Fault geometry and architecture, insights from outcrop and seismic data

Geoscience Seminar by Dr Anita Torabi (NORCE Energy, Bergen, Norway)

Fault geometry and architecture, insights from outcrop and seismic data

Dr Anita Torabi, NORCE Energy, Bergen, Norway; anita.torabi@norceresearch.no

Faults play a significant role in controlling the migration and trapping of hydrocarbons. Thus, providing a rigorous and reliable assessment of fault network configuration and properties can considerably reduce the exploration risks and production challenges associated with fault-bound traps (Knai and Knipe, 1998; Ottesen et al., 2005). Fault geometric attributes include fault shape, fault displacement, length, damage zone width and fault core thickness (Caine et al., 1996; Torabi and Berg, 2011). Currently, there are uncertainties in defining fault 3D geometry and shape. These uncertainties are to some extent related to the methodological constraints, utilizing biased data and the accessibility and quantifications of the fault attributes. Usually, 3D fault shapes are reconstructed from 2D profiles obtained from seismic interpretation, outcrop or mine studies of fault sections (e.g. Lohr et al., 2008). Details of fault damage zone and fault core structures can be mapped at outcrop, but descriptions and statistical handling are usually constrained by how these features are defined by individual workers and their accessibility in the field.
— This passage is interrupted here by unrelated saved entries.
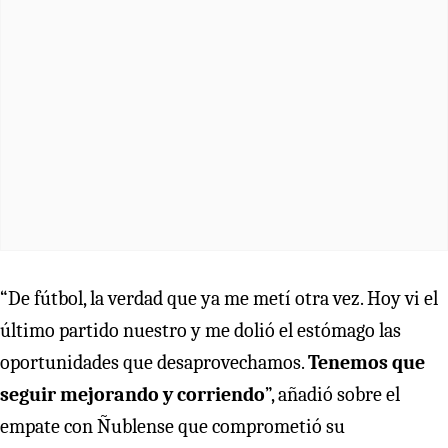
“De fútbol, la verdad que ya me metí otra vez. Hoy vi el
último partido nuestro y me dolió el estómago las
oportunidades que desaprovechamos.
Tenemos que
seguir mejorando y corriendo
”, añadió sobre el
empate con Ñublense que comprometió su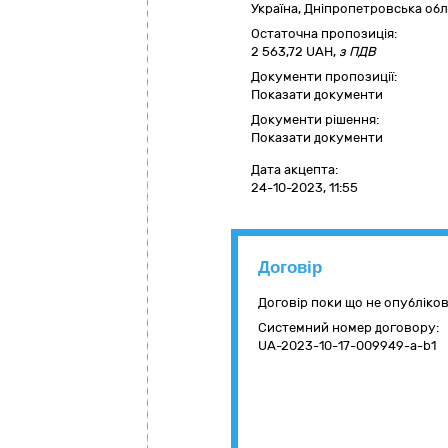
Україна
,
Дніпропетровська обл
Остаточна пропозиція:
2 563,72
UAH,
з ПДВ
Документи пропозиції:
Показати документи
Документи рішення:
Показати документи
Дата акцепта:
24-10-2023, 11:55
Договір
Договір поки що не опубліко
Системний номер договору:
UA-2023-10-17-009949-a-b1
Reflection seismic data is used to study subsurface faults, although the interpretation of faults could be affected by the seismic resolution (Marchal et al., 2003; Lohr et al., 2008; Iacopini et al., 2016; Torabi et al., 2016). By integrating spectral decomposition with seismic attribute workflows (e.g. coherence, dip, or fault enhancement attributes) we created new fault attribute volumes, which considerably enhanced fault images. We applied the method on a series of seismic volumes from the Norwegian Sea and the Barents Sea. The fault enhanced images had such a high resolution which enabled us to detect, and map fault damaged zone (fault damage zone plus fault core in outcrop scale) in seismic data. The mapped features on the fault damaged zone have been correlated with similar features mapped on outcrops (Alaei and Torabi, 2017).

In addition to the improved fault imaging on seismic data, we have extracted fault geometric attributes such as segment length and displacement directly from fault images in the fault attribute volumes. We used the extracted fault geometrical data to study the 3D shape and displacement distribution of faults (Torabi et al., 2019). Finally, we compared the scaling relations between the fault geometric attributes obtained from seismic with the corresponding attributes in the outcrop.
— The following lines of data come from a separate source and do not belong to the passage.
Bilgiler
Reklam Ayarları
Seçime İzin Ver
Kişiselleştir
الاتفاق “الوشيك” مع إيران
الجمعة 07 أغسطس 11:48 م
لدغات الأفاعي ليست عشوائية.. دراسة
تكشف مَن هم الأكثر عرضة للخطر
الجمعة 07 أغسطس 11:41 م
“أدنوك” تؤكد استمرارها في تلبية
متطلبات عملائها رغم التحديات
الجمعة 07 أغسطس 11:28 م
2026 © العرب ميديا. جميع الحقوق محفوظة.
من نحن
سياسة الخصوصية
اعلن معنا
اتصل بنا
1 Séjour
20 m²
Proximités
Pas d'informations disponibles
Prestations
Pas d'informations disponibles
Alaei, B., Torabi, A., 2017. Seismic imaging of fault damage zone and its scaling relation with displacement.
Interpretation 5, 4, SP83-SP93.
Caine, J. S., Evans, J. P., and Forster, C. B. 1996. Fault zone architecture and permeability structure. Geology, 24,


Dr Anita Torabi is Principal researcher and Geoscience research leader at NORCE Energy in Bergen, Norway. She holds a Ph.D. in geoscience from the University of Bergen, Norway (2008). Her main research activities include the mechanism and mechanics of faulting; fault-related folding; fluid flow in deformed reservoirs; and diagenesis in fault zone with application to petroleum reservoirs, CO2 storage underground; geothermal reservoirs, geohazards and seismicity.